Negué con la cabeza. Eso era lo último que quería.
—Si te alivia —comenzó, apoyando una de las manos sobre mi hombro con torpeza—, apenas se te reconoce en la foto. Ahora estás mucho más guapa, pero sigues teniendo el mismo lunar y la misma sonrisa. —Me señaló un pequeño punto en la foto y después me miró, preocupado.
Me sorprendió que me reconociera por la sonrisa, cuando era algo que cada día mostraba menos.
—Perdóname si te he molestado, solo quería que lo supieras.
Volví a clavar los ojos en el pedazo de papel, sin poder apartar la mirada de la joven que posaba en esa foto. No había duda, era yo. O más bien, lo fui. En mí apenas quedaba nada de esa Elisabeth que leía sentada en un sillón, con el tronco recto a causa del corsé y una media sonrisa bailando en los labios. Había pasado tanto tiempo desde que no pisaba aquel salón que había olvidado su olor, ruido y color. En ese instante, mi vida como Elisabeth Marie Abbott se reducía a lo que esa foto parecía decir de mí.
—Me alegro de que me lo hayas contado —musité al fin, cincelando una sonrisa débil. Una duda me asaltó y me adormeció el cuerpo; estábamos parados en medio de la calle y no podía moverme—. ¿Oli lo sabe?
Una sacudida de cabeza hizo que la rigidez de mis músculos se aligerara un poco, permitiéndome volver a respirar.
—No se lo cuentes, por favor. No debe saber nada de esto. No… No es una parte de mi vida que quiero que me persiga y no…
—No te preocupes —me interrumpió—. No hace falta que lo justifiques, es tu vida privada y estás en todo tu derecho de que siga siéndolo.
Asentí, agradecida. Tenía la boca seca y un frío increíble en el cuerpo, como si de repente hubieran desaparecido todas las capas de abrigo que llevaba encima.

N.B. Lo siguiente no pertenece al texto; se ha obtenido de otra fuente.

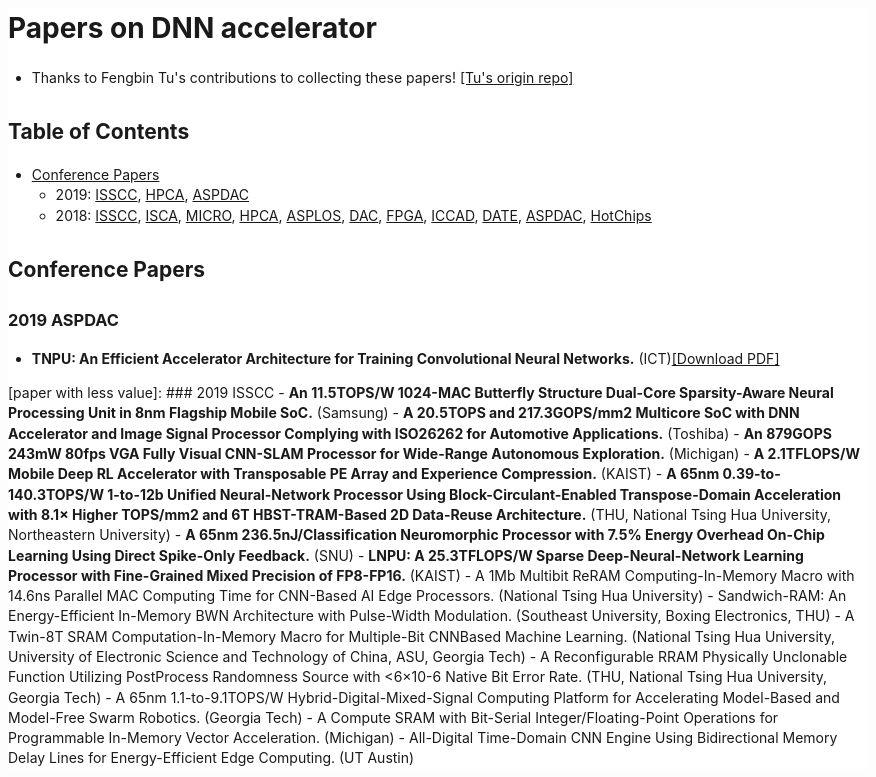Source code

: # Papers on DNN accelerator

- Thanks to Fengbin Tu's contributions to collecting these papers! [[Tu's origin repo]](https://github.com/fengbintu/Neural-Networks-on-Silicon)

## Table of Contents
 - [Conference Papers](#conference-papers)
   - 2019: [ISSCC](#2019-isscc), [HPCA](#2019-hpca), [ASPDAC](#2019-aspdac)
   - 2018: [ISSCC](#2018-isscc), [ISCA](#2018-isca), [MICRO](#2018-micro), [HPCA](#2018-hpca), [ASPLOS](#2018-asplos), [DAC](#2018-dac), [FPGA](#2018-fpga), [ICCAD](#2018-iccad), [DATE](#2018-date), [ASPDAC](#2018-aspdac), [HotChips](#2018-hotchips)

## Conference Papers

### 2019 ASPDAC
- **TNPU: An Efficient Accelerator Architecture for Training Convolutional Neural Networks.** (ICT)[[Download PDF]](https://dl.acm.org/citation.cfm?id=3287641)

[paper with less value]:
    ### 2019 ISSCC
    - **An 11.5TOPS/W 1024-MAC Butterfly Structure Dual-Core Sparsity-Aware Neural Processing Unit in 8nm Flagship Mobile SoC.** (Samsung)
    - **A 20.5TOPS and 217.3GOPS/mm2 Multicore SoC with DNN Accelerator and Image Signal Processor Complying with ISO26262 for Automotive Applications.** (Toshiba)
    - **An 879GOPS 243mW 80fps VGA Fully Visual CNN-SLAM Processor for Wide-Range Autonomous Exploration.** (Michigan)
    - **A 2.1TFLOPS/W Mobile Deep RL Accelerator with Transposable PE Array and Experience Compression.** (KAIST)
    - **A 65nm 0.39-to-140.3TOPS/W 1-to-12b Unified Neural-Network Processor Using Block-Circulant-Enabled Transpose-Domain Acceleration with 8.1× Higher TOPS/mm2 and 6T HBST-TRAM-Based 2D Data-Reuse Architecture.** (THU, National Tsing Hua University, Northeastern University)
    - **A 65nm 236.5nJ/Classification Neuromorphic Processor with 7.5% Energy Overhead On-Chip Learning Using Direct Spike-Only Feedback.** (SNU)
    - **LNPU: A 25.3TFLOPS/W Sparse Deep-Neural-Network Learning Processor with Fine-Grained Mixed Precision of FP8-FP16.** (KAIST)
    - A 1Mb Multibit ReRAM Computing-In-Memory Macro with 14.6ns Parallel MAC Computing Time for CNN-Based AI Edge Processors. (National Tsing Hua University)
    - Sandwich-RAM: An Energy-Efficient In-Memory BWN Architecture with Pulse-Width Modulation. (Southeast University, Boxing Electronics, THU)
    - A Twin-8T SRAM Computation-In-Memory Macro for Multiple-Bit CNNBased Machine Learning. (National Tsing Hua University, University of Electronic Science and Technology of China, ASU, Georgia Tech)
    - A Reconfigurable RRAM Physically Unclonable Function Utilizing PostProcess Randomness Source with <6×10-6 Native Bit Error Rate. (THU, National Tsing Hua University, Georgia Tech)
    - A 65nm 1.1-to-9.1TOPS/W Hybrid-Digital-Mixed-Signal Computing Platform for Accelerating Model-Based and Model-Free Swarm Robotics. (Georgia Tech)
    - A Compute SRAM with Bit-Serial Integer/Floating-Point Operations for Programmable In-Memory Vector Acceleration. (Michigan)
    - All-Digital Time-Domain CNN Engine Using Bidirectional Memory Delay Lines for Energy-Efficient Edge Computing. (UT Austin)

Pensé en Will. Tenía que recogerlo e ir a casa. Tenía que escondernos. No importaba que fueran a marcharse de Londres; si no daban conmigo ahora, lo harían después. Si habían venido a buscarme a esta ciudad era porque, de alguna forma, sabían que me estaba ocultando aquí.
—Lo siento, debo marcharme —murmuré atropelladamente, acercándome a la puerta de la casa de la señora O’Shea—. Desde aquí apenas es girar una calle, no hace falta que me acompañes. —Pero Julien seguía parado en medio de la calzada—. Por favor.
—Está bien —se rindió al fin—. Ten mucho cuidado y esas cosas que ya sabes y que Oli te habrá repetido mil veces. Y cuídate, Beth.
Se despidió de mí con un beso en la mejilla y se alejó hasta que su cuerpo formó parte de la niebla que comenzaba a inundar las calles. Otras veces el miedo me había paralizado, como si fuera algo físico que se incrustara en mis venas, entre mis huesos. Aquella vez solo me hizo correr hasta que estuve con Will en casa. En cuanto entré, cerré las contraventanas y puertas, y todas las estancias se sumieron en la penumbra.
En la oscuridad nadie podía encontrarme.
Entre las sombras nadie podía verme llorar.